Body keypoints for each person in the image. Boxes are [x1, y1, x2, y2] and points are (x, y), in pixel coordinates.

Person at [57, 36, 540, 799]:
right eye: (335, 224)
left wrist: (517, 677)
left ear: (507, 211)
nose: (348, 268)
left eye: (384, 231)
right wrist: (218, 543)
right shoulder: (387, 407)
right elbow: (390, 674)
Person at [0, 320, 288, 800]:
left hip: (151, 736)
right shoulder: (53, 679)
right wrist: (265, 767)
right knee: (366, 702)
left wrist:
* * *
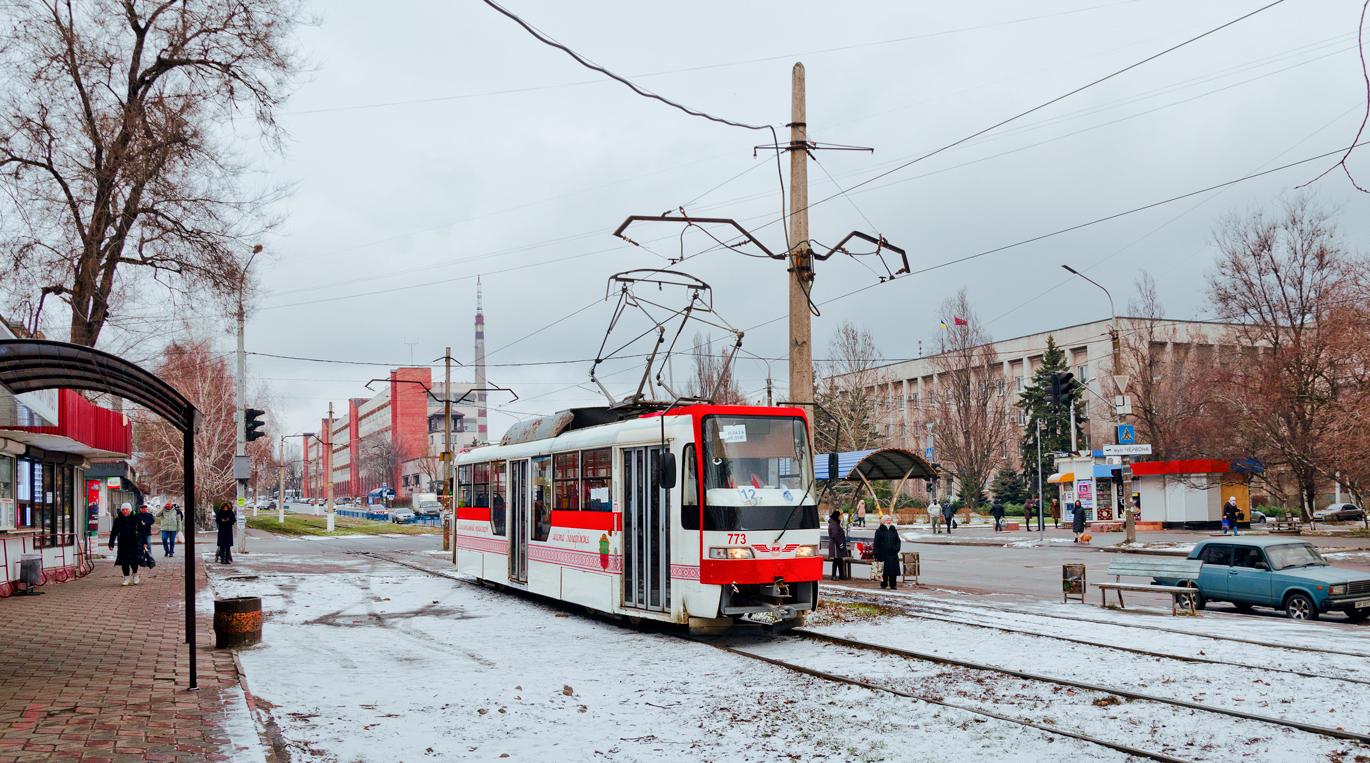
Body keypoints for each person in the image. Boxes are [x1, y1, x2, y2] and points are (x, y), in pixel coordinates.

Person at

=== TASK DESCRIPTION ===
The answer is one number: how many lines of the material above contain "right".

=== EXERCISE ANSWER ===
7